Rapid removal of CENP-A during S phase increases centromere recombination. (A) Schematic of the inducible degradation system to deplete endogenous CENP-A after addition of auxin (IAA) in RPE-1 cells. (B) Schematic illustration of the Cen-CO-FISH centromeric DNA probes. Hybridization by unidirectional peptide nucleic acid (PNA) probes differentially labels the forward or reverse strands of each sister chromatid. Each black arrow symbolizes a HOR in the alpha-satellite array. (C) Quantification of the percentage of aberrant Cen-CO-FISH patterns per cell with or without CENP-A depletion in the different phases of the cell cycle as indicated. For synchronization strategy, see SI Appendix, Fig. S1 H and I. Cells from two or three independent experiments are depicted with a different shape with n = 15 cells per condition and per experiment. Red lines represent the median.
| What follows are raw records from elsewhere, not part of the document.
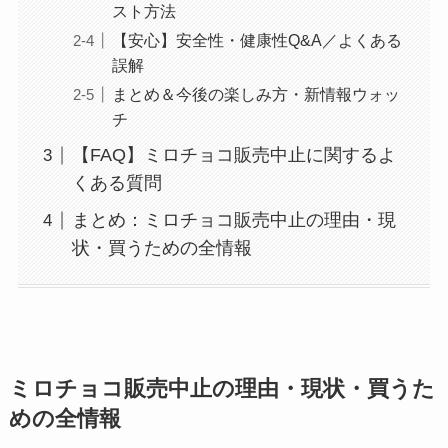
スト方法
【安心】安全性・健康性Q&A／よくある
誤解
まとめ＆今後の楽しみ方・新情報ウォッ
チ
【FAQ】ミロチョコ販売中止に関するよ
くある質問
まとめ：ミロチョコ販売中止の理由・現
状・買うための全情報
ミロチョコ販売中止の理由・現状・買うた
めの全情報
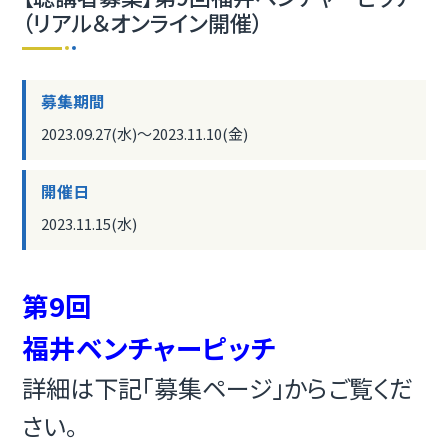
（リアル＆オンライン開催）
募集期間
2023.09.27(水)〜2023.11.10(金)
開催日
2023.11.15(水)
第9回
福井ベンチャーピッチ
詳細は下記「募集ページ」からご覧くだ
さい。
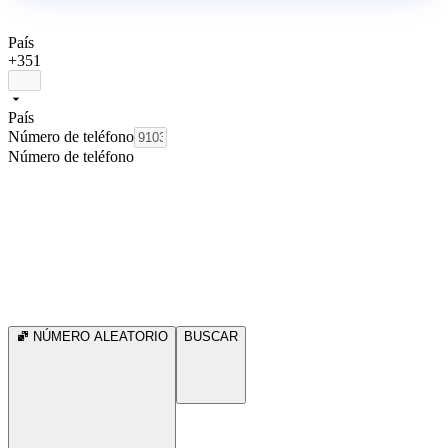
País
+351
País
Número de teléfono
Número de teléfono
NÚMERO ALEATORIO
BUSCAR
A Mann–Whitney U test was performed on the pooled single-cell data of two or three independent experiments: ****P < 0.0001; ns, not significant. (D) Synchronization strategy for the Cen-CO-FISH experiment shown in E and F. (E, Left) Representative Cen-CO-FISH on metaphase chromosomes after CENP-A depletion in the previous S phase. (E, Right) Schematic of the resulting Cen-CO-FISH staining patterns in normal and abnormal centromeres, with visible sister chromatid exchange (SCE) due to recombination and cross-over events. (Scale bar, 5 µm.) (F) Quantification of the percentage of aberrant Cen-CO-FISH patterns per cell in non-treated cells (NT) and after CENP-A depletion (IAA) in the previous S phase. The bar graph is the average of three independent experiments (depicted with different shapes) with n = 15 cells per condition. The bars represent the SEM. A Mann–Whitney U test was performed on pooled single-cell data of three independent experiments: ****P < 0.0001.